— Saved entries —
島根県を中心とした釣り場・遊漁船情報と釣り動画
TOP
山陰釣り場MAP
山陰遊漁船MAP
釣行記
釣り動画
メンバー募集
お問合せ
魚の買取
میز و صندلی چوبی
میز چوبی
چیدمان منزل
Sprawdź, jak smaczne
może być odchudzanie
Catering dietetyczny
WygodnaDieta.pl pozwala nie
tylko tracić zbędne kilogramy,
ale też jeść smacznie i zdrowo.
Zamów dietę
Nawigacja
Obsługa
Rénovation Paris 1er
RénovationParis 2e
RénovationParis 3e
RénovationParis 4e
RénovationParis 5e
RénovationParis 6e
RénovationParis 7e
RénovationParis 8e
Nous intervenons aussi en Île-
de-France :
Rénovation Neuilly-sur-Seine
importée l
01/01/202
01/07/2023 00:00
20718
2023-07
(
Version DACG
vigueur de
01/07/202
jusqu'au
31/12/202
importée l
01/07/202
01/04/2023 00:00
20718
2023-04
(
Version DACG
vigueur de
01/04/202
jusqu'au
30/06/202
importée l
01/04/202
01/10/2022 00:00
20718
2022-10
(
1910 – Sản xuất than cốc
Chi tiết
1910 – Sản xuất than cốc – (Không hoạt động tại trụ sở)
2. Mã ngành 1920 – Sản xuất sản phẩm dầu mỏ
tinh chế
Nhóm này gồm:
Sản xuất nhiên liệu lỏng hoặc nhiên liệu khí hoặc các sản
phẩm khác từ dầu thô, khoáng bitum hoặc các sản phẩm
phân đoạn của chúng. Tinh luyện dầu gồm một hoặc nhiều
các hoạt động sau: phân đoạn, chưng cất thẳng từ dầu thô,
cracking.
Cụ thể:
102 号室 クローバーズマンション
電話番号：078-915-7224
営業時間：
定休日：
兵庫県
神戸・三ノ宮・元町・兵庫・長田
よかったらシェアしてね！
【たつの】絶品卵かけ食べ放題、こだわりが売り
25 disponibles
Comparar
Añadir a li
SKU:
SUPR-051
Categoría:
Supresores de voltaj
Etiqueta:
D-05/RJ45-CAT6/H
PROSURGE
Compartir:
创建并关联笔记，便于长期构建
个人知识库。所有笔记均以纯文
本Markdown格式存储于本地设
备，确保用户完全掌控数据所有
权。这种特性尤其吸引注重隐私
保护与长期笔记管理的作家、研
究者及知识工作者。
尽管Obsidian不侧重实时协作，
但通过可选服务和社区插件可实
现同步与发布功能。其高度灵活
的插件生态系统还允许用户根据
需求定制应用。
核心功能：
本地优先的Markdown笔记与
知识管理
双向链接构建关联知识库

— TASK PROMPT —
Each record is to be given again in full, exactly as it reads.

— WRITTEN RESPONSE —
島根県を中心とした釣り場・遊漁船情報と釣り動画
TOP
山陰釣り場MAP
山陰遊漁船MAP
釣行記
釣り動画
メンバー募集
お問合せ
魚の買取
میز و صندلی چوبی
میز چوبی
چیدمان منزل
Sprawdź, jak smaczne
może być odchudzanie
Catering dietetyczny
WygodnaDieta.pl pozwala nie
tylko tracić zbędne kilogramy,
ale też jeść smacznie i zdrowo.
Zamów dietę
Nawigacja
Obsługa
Rénovation Paris 1er
RénovationParis 2e
RénovationParis 3e
RénovationParis 4e
RénovationParis 5e
RénovationParis 6e
RénovationParis 7e
RénovationParis 8e
Nous intervenons aussi en Île-
de-France :
Rénovation Neuilly-sur-Seine
importée l
01/01/202
01/07/2023 00:00
20718
2023-07
(
Version DACG
vigueur de
01/07/202
jusqu'au
31/12/202
importée l
01/07/202
01/04/2023 00:00
20718
2023-04
(
Version DACG
vigueur de
01/04/202
jusqu'au
30/06/202
importée l
01/04/202
01/10/2022 00:00
20718
2022-10
(
1910 – Sản xuất than cốc
Chi tiết
1910 – Sản xuất than cốc – (Không hoạt động tại trụ sở)
2. Mã ngành 1920 – Sản xuất sản phẩm dầu mỏ
tinh chế
Nhóm này gồm:
Sản xuất nhiên liệu lỏng hoặc nhiên liệu khí hoặc các sản
phẩm khác từ dầu thô, khoáng bitum hoặc các sản phẩm
phân đoạn của chúng. Tinh luyện dầu gồm một hoặc nhiều
các hoạt động sau: phân đoạn, chưng cất thẳng từ dầu thô,
cracking.
Cụ thể:
102 号室 クローバーズマンション
電話番号：078-915-7224
営業時間：
定休日：
兵庫県
神戸・三ノ宮・元町・兵庫・長田
よかったらシェアしてね！
【たつの】絶品卵かけ食べ放題、こだわりが売り
25 disponibles
Comparar
Añadir a li
SKU:
SUPR-051
Categoría:
Supresores de voltaj
Etiqueta:
D-05/RJ45-CAT6/H
PROSURGE
Compartir:
创建并关联笔记，便于长期构建
个人知识库。所有笔记均以纯文
本Markdown格式存储于本地设
备，确保用户完全掌控数据所有
权。这种特性尤其吸引注重隐私
保护与长期笔记管理的作家、研
究者及知识工作者。
尽管Obsidian不侧重实时协作，
但通过可选服务和社区插件可实
现同步与发布功能。其高度灵活
的插件生态系统还允许用户根据
需求定制应用。
核心功能：
本地优先的Markdown笔记与
知识管理
双向链接构建关联知识库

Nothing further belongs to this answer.